Lunt-Fontanne Theatre
205 West 46th St. between Seventh & Eighth Aves.
Through December 30, $49-$159
www.motownthemusical.com
Motown: The Musical opens with a battle of the bands between the Temptations and the Four Tops from the 1983 Motown 25 television special, setting the too-fast pace for this watered-down ride through the history of the legendary record label and its founder, Berry Gordy. With a book by Gordy based on his 1994 autobiography, To Be Loved: The Music, the Magic, the Memories of Motown, the jukebox musical features snippets from nearly sixty songs from the Detroit label’s stellar catalog, whipping past in sped-up fury, re-created by a talented cast of performers who, of course, “ain’t nothing like the real thing” (a tune that, by the way, is not in the show). Brandon Victor Dixon is solid as Gordy, a dreamer who goes from odd job to odd job until deciding to start his own music company. He puts together an amazing group of singers, from Marvin Gaye (Bryan Terrell Clark), Smokey Robinson (Charl Brown), Stevie Wonder (Raymond Luke Jr. and Ryan Shaw), and Mary Wells (N’Kenge) to the Marvelettes, Gladys Knight (Marva Hicks) and the Pips, and Martha Reeves (Saycon Sengbloh) and the Vandellas. But this by-the-numbers story of Hitsville, U.S.A., directed by Charles Randolph-Wright, focuses too much on the relationship between Gordy and Diana Ross (Valisia LeKae), feeling more like a public apology than a realistic depiction of their years together, both personally and professionally, particularly her solo debut in Las Vegas that involves forced audience interaction. Gordy also forces in set pieces related to the civil rights movement and such tragedies as the assassinations of John F. Kennedy and Martin Luther King that are driven by clichés.
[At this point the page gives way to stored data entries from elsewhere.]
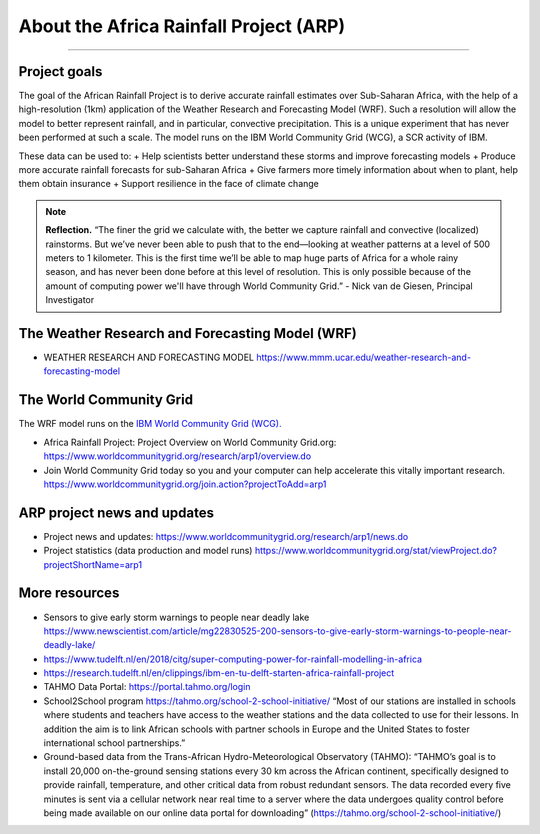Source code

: About the Africa Rainfall Project (ARP)
=======================================

.. raw:: html

   <div style="padding:56.25% 0 0 0;position:relative;"><iframe src="https://player.vimeo.com/video/504903455?color=007e83&portrait=0" style="position:absolute;top:0;left:0;width:100%;height:100%;" frameborder="0" allow="autoplay; fullscreen" allowfullscreen></iframe></div><script src="https://player.vimeo.com/api/player.js"></script>

-----------------

Project goals
-------------
The goal of the African Rainfall Project is to derive accurate rainfall estimates over Sub-Saharan Africa, with the help of a high-resolution (1km) application of the Weather Research and Forecasting Model (WRF).  Such a resolution will allow the model to better represent rainfall, and in particular, convective precipitation. This is a unique experiment that has never been performed at such a scale. The model runs on the IBM World Community Grid (WCG), a SCR activity of IBM.

These data can be used to:
+ Help scientists better understand these storms and improve forecasting models
+ Produce more accurate rainfall forecasts for sub-Saharan Africa
+ Give farmers more timely information about when to plant, help them obtain insurance
+ Support resilience in the face of climate change

.. note::
   **Reflection.**
   “The finer the grid we calculate with, the better we capture rainfall and convective (localized) rainstorms. But we’ve never been able to push that to the end—looking at weather patterns at a level of 500 meters to 1 kilometer. This is the first time we’ll be able to map huge parts of Africa for a whole rainy season, and has never been done before at this level of resolution. This is only possible because of the amount of computing power we'll have through World Community Grid.” - Nick van de Giesen, Principal Investigator

The Weather Research and Forecasting Model (WRF)
------------------------------------------------

+ WEATHER RESEARCH AND FORECASTING MODEL https://www.mmm.ucar.edu/weather-research-and-forecasting-model


The World Community Grid
------------------------
The WRF model runs on the `IBM World Community Grid (WCG). <https://www.worldcommunitygrid.org/research/arp1/overview.do>`_

+ Africa Rainfall Project: Project Overview on World Community Grid.org: https://www.worldcommunitygrid.org/research/arp1/overview.do
+ Join World Community Grid today so you and your computer can help accelerate this vitally important research. https://www.worldcommunitygrid.org/join.action?projectToAdd=arp1


ARP project news and updates
----------------------------
+ Project news and updates: https://www.worldcommunitygrid.org/research/arp1/news.do
+ Project statistics (data production and model runs) https://www.worldcommunitygrid.org/stat/viewProject.do?projectShortName=arp1


More resources
----------------------
+ Sensors to give early storm warnings to people near deadly lake https://www.newscientist.com/article/mg22830525-200-sensors-to-give-early-storm-warnings-to-people-near-deadly-lake/
+ https://www.tudelft.nl/en/2018/citg/super-computing-power-for-rainfall-modelling-in-africa
+ https://research.tudelft.nl/en/clippings/ibm-en-tu-delft-starten-africa-rainfall-project
+ TAHMO Data Portal: https://portal.tahmo.org/login
+ School2School program https://tahmo.org/school-2-school-initiative/ “Most of our stations are installed in schools where students and teachers have access to the weather stations and the data collected to use for their lessons. In addition the aim is to link African schools with partner schools in Europe and the United States to foster international school partnerships.”
+ Ground-based data from the Trans-African Hydro-Meteorological Observatory (TAHMO): “TAHMO’s goal is to install 20,000 on-the-ground sensing stations every 30 km across the African continent, specifically designed to provide rainfall, temperature, and other critical data from robust redundant sensors. The data recorded every five minutes is sent via a cellular network near real time to a server where the data undergoes quality control before being made available on our online data portal for downloading” (https://tahmo.org/school-2-school-initiative/)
Raymond Luke Jr. nearly steals the show as young Michael Jackson (played alternately by Jibreel Mawry), channeling the superstar on such Jackson 5 classics as “ABC,” “I Want You Back,” and “I’ll Be There,” but that also is a major problem with the production, which works so hard to impress the audience with its re-creations, resulting in truncated versions that come off more like a talent show, albeit a pretty darn good one. There are also a few new songs written by Gordy and Michael Lovesmith that are standard Broadway musical fare. Motown: The Musical is like an old record spinning on an even older turntable, going a little too fast, filled with skips and scratches as the needle follows the grooves, but in the end, the songs are so good that you just might not even care about all those hiccups.